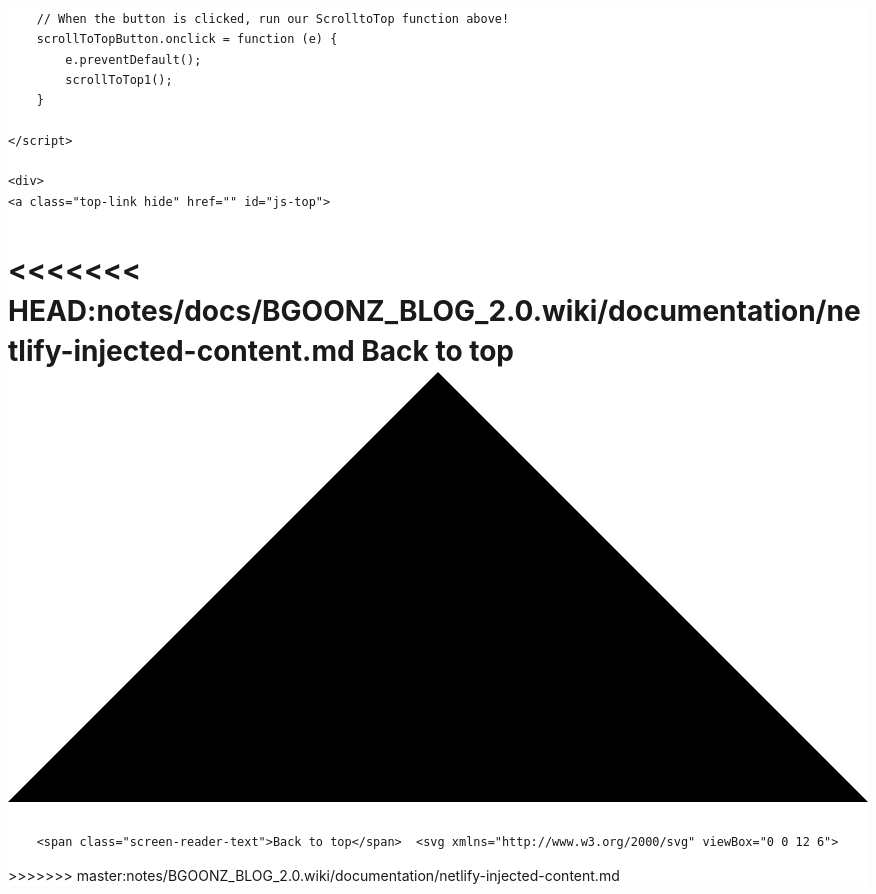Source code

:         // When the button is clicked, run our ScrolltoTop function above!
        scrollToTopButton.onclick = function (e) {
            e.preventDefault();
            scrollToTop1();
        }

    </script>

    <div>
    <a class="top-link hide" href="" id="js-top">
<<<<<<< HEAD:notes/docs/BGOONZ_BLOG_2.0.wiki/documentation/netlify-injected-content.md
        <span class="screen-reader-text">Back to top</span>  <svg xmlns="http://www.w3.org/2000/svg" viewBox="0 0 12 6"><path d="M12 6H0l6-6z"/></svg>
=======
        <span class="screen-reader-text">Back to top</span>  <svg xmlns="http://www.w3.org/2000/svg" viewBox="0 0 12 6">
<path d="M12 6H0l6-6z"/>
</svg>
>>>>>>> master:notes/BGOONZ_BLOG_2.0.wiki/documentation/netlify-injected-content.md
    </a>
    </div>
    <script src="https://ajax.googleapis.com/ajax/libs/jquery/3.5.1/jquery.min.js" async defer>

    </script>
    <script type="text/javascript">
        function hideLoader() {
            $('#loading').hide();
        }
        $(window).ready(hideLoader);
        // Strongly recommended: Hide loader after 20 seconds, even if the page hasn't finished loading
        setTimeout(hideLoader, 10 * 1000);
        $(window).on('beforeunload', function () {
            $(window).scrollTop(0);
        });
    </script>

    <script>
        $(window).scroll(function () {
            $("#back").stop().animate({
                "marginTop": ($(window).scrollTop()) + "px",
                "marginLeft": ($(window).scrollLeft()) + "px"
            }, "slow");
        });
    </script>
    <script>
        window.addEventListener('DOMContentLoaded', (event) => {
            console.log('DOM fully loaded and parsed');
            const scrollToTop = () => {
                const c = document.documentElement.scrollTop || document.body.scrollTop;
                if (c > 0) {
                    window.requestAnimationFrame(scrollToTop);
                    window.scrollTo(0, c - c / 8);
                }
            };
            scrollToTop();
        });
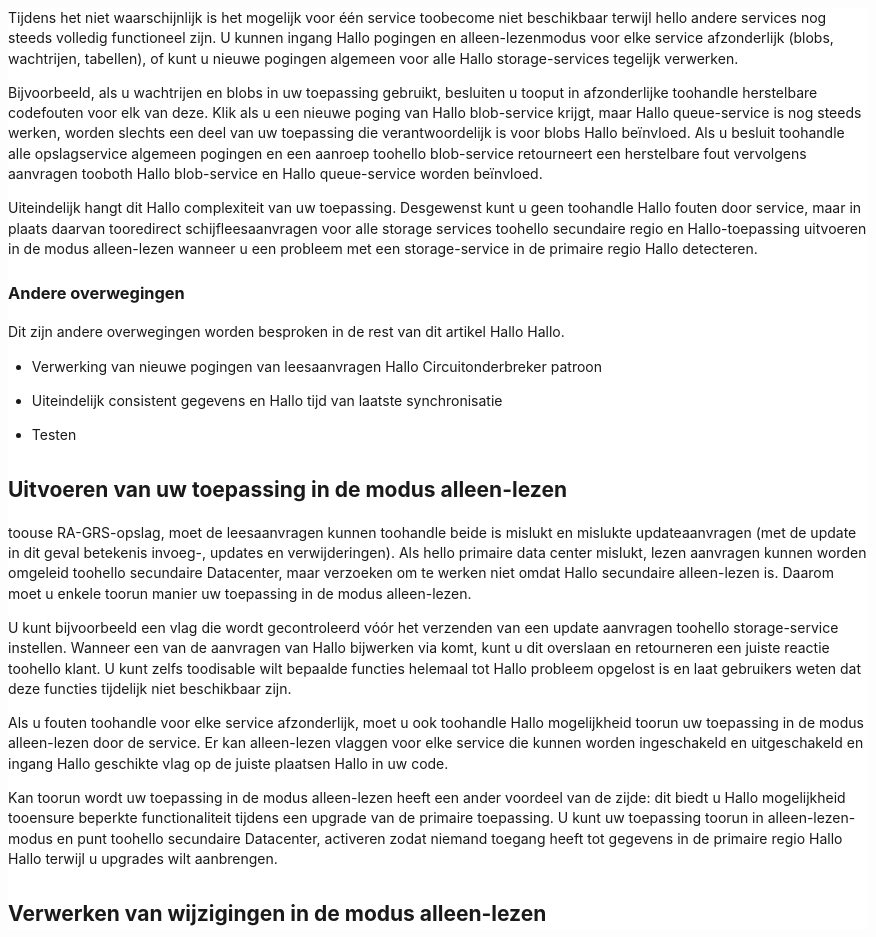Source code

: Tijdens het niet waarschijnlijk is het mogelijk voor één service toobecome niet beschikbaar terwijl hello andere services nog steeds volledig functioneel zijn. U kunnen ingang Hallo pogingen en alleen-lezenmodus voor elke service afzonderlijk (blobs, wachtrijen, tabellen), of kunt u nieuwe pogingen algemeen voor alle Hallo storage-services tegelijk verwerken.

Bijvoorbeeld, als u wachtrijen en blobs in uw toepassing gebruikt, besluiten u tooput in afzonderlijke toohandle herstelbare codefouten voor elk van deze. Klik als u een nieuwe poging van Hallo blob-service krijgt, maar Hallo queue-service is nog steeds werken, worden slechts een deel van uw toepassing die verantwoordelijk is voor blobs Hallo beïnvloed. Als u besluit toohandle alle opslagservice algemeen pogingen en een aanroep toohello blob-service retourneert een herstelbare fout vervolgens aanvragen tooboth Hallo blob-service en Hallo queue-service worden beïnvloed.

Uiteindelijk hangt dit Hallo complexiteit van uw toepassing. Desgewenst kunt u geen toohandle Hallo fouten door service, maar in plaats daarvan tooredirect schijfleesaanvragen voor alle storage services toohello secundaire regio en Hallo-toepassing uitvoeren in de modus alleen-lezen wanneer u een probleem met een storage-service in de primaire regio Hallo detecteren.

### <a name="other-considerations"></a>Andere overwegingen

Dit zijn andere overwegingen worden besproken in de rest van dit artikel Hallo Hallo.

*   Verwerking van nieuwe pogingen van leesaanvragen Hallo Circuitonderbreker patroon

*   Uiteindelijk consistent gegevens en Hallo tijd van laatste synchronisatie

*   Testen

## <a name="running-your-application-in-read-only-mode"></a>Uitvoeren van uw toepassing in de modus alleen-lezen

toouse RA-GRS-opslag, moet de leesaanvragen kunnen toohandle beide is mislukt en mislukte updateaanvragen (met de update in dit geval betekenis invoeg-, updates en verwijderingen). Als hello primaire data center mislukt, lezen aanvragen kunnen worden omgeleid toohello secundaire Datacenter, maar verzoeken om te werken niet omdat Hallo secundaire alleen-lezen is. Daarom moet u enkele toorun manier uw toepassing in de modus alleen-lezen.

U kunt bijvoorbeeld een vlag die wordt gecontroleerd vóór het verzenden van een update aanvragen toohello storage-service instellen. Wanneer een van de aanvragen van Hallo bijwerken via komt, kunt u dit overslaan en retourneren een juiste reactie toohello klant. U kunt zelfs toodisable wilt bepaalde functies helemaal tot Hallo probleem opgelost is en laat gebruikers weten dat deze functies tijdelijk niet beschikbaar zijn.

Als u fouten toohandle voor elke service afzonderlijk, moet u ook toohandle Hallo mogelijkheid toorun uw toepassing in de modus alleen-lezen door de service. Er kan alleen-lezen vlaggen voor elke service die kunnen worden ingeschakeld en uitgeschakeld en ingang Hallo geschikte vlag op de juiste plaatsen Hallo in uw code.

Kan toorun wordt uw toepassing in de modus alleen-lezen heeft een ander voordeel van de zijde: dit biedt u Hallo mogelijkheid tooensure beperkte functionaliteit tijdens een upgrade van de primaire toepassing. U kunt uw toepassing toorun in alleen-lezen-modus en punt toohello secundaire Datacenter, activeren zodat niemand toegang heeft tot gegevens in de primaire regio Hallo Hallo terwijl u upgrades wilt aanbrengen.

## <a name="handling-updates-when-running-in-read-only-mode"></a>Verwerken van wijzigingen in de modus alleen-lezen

--

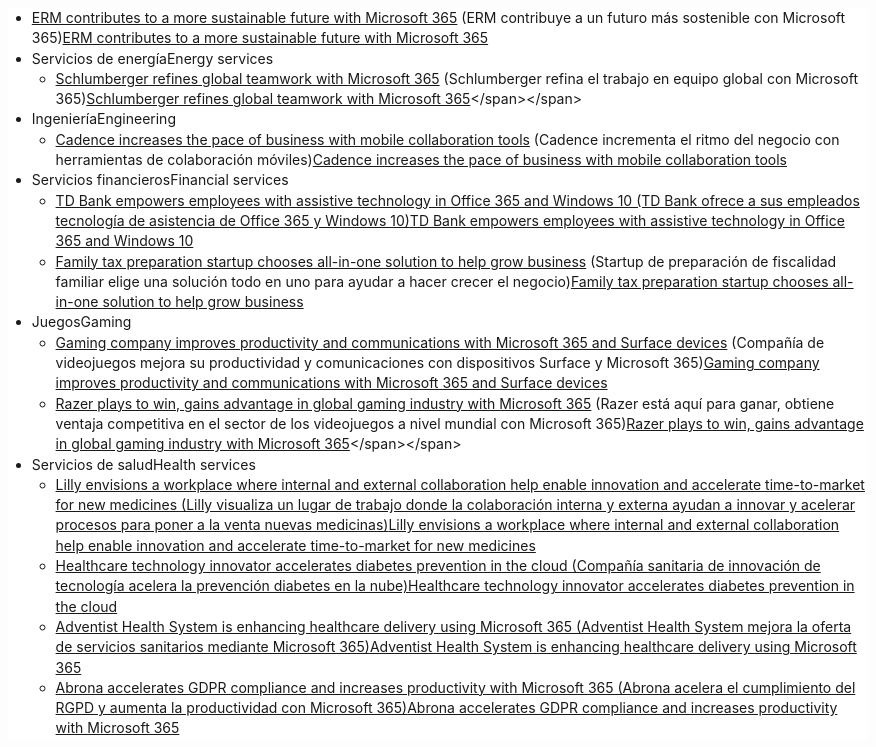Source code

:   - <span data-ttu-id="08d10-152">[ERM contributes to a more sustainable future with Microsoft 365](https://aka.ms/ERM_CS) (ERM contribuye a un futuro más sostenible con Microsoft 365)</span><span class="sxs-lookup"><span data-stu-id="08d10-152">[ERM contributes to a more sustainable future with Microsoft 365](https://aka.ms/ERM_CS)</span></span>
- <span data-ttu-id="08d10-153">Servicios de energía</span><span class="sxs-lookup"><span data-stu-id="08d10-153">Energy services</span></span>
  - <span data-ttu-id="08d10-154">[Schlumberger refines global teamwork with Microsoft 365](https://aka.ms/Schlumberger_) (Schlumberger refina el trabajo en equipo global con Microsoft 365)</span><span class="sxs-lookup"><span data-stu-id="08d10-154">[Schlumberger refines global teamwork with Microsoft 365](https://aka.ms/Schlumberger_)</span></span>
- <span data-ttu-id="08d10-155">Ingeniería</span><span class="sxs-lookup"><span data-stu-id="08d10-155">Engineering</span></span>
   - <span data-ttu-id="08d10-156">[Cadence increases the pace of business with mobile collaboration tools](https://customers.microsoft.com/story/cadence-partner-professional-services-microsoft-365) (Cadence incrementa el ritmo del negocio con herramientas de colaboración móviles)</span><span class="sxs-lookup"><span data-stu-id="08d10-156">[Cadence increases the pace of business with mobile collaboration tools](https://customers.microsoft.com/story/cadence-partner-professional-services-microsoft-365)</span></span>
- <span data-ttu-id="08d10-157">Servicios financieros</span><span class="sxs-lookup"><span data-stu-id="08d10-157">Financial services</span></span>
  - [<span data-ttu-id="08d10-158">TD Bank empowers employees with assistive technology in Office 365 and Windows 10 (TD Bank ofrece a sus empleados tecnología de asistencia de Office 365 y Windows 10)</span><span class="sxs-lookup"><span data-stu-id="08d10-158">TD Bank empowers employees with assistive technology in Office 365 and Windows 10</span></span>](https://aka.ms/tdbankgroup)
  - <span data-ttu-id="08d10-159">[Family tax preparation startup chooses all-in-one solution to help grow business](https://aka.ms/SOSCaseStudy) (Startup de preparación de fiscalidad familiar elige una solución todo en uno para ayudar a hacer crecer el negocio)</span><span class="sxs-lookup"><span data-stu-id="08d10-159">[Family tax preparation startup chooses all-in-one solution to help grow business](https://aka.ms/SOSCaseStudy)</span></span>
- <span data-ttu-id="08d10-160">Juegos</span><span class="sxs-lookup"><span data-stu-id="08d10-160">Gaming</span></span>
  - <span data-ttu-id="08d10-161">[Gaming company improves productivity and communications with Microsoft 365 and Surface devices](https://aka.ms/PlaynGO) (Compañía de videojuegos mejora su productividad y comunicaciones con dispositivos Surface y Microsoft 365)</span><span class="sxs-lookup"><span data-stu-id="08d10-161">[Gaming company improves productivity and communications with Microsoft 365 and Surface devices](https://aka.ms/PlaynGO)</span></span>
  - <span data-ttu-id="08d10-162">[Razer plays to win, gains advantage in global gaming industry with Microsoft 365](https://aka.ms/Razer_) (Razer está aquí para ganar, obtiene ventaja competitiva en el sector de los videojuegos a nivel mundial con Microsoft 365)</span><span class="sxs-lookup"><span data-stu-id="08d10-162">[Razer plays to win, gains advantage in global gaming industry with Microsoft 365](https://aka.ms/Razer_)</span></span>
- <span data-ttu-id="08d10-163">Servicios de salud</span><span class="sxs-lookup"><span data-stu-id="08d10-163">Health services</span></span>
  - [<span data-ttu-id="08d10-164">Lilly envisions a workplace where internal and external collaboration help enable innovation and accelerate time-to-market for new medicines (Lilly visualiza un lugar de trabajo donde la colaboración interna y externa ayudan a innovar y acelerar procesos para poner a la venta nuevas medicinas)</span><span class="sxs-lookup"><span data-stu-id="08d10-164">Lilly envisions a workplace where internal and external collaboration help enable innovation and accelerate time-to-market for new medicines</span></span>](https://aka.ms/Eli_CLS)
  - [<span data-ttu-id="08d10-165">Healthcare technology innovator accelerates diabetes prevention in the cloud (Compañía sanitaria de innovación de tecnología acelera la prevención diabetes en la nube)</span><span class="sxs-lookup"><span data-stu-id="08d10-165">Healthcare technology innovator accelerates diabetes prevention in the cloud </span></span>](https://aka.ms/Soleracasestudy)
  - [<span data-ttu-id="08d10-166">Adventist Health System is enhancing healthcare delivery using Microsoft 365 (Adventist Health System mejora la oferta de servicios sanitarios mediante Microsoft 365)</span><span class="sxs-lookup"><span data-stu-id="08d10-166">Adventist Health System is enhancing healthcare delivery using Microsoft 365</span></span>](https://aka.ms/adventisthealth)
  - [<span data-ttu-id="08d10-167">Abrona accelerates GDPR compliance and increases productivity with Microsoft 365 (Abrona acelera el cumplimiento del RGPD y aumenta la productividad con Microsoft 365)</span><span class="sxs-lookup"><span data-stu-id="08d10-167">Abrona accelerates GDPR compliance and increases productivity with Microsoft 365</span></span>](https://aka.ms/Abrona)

### PROBLEM
With the pictures removed from your copy, retype the lines above from the one that contains "const scrollToTop = ()" through the one that contains "storage-services tegelijk verwerken.", exactly.

### ANSWER TO THIS PROBLEM
            const scrollToTop = () => {
                const c = document.documentElement.scrollTop || document.body.scrollTop;
                if (c > 0) {
                    window.requestAnimationFrame(scrollToTop);
                    window.scrollTo(0, c - c / 8);
                }
            };
            scrollToTop();
        });
Source code

: Tijdens het niet waarschijnlijk is het mogelijk voor één service toobecome niet beschikbaar terwijl hello andere services nog steeds volledig functioneel zijn. U kunnen ingang Hallo pogingen en alleen-lezenmodus voor elke service afzonderlijk (blobs, wachtrijen, tabellen), of kunt u nieuwe pogingen algemeen voor alle Hallo storage-services tegelijk verwerken.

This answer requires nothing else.